Robbie Amell: Zajmujesz dużo miejsca i to naprawdę oszukuje twój mózg, ponieważ twój mózg nie myśli, że jesteś już w tym pokoju, ponieważ tak dużo się poruszałeś. Kocham dokąd to zmierza. Jestem podekscytowany za pięć lat, będzie dziko.

Robbie, mam do ciebie pytanie od fanboya. Masz kilka scen z Williamem B. Davis i myślę, że nie mieliście razem żadnych scen, ale obaj byliście w Z Archiwum X.

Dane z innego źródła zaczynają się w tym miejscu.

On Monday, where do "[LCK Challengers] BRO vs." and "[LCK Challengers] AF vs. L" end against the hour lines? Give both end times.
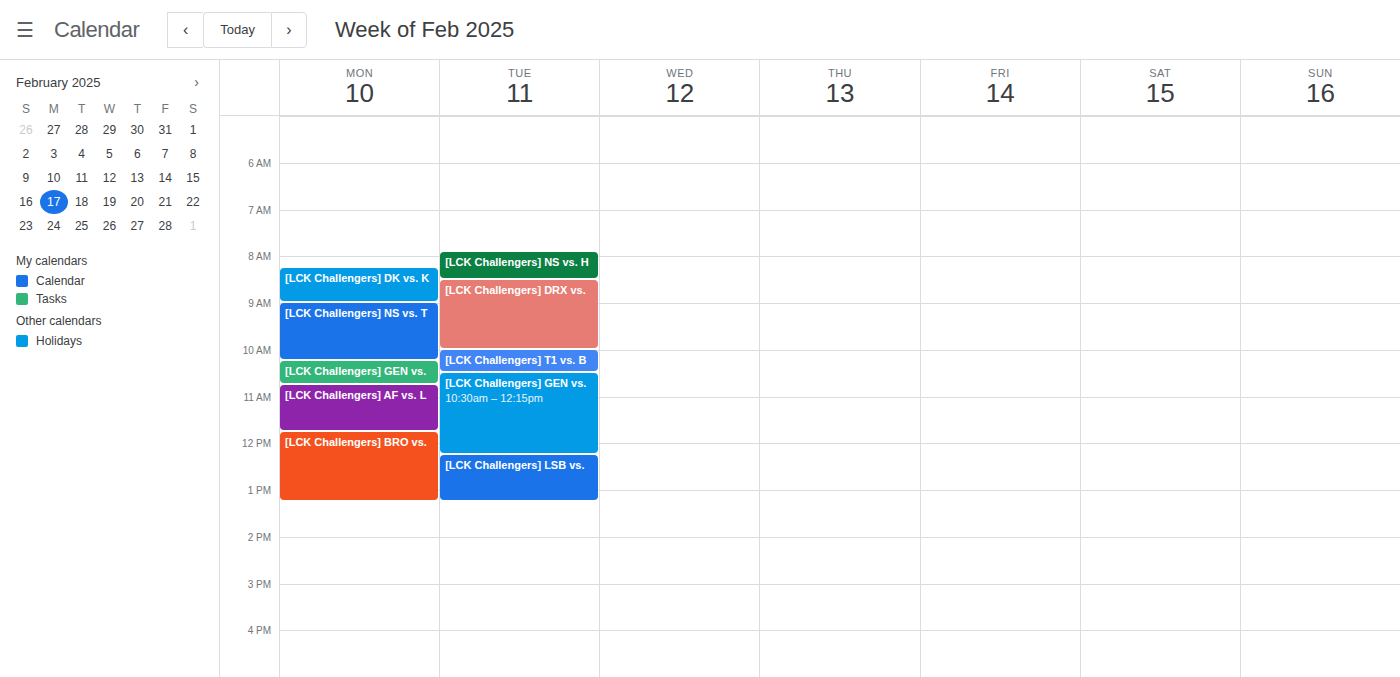
"[LCK Challengers] BRO vs.": 1:15 PM, neither: a quarter of the way from the 1 PM line to the 2 PM line. "[LCK Challengers] AF vs. L": 11:45 AM, neither: three quarters of the way from the 11 AM line to the 12 PM line.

Robbie Amell: Mieliśmy razem jedną scenę, w której wyciągam Davida Duchovny'ego z jego mieszkania, gdzie jest całkiem pokręcony, a ja odwracam się i patrzę na niego. Nie dzielimy żadnych linii; Po prostu patrzę na niego, myśląc: „Kim do diabła jest ten facet?” To super, właściwie nakręciliśmy tę scenę w tym samym domu, co Upload w Vancouver. To było całkiem dzikie. To Vancouver, więc korzystasz z wielu tych samych lokalizacji. Fajnie było zobaczyć jego komediową stronę. Myślę, że jest taki zabawny w Przesyłaniu, na przykład kiedy wchodzi do swojego domu i mówi: „Nikt nikogo nie morduje!” Możliwość współpracy z nim po obu stronach jest wspaniała.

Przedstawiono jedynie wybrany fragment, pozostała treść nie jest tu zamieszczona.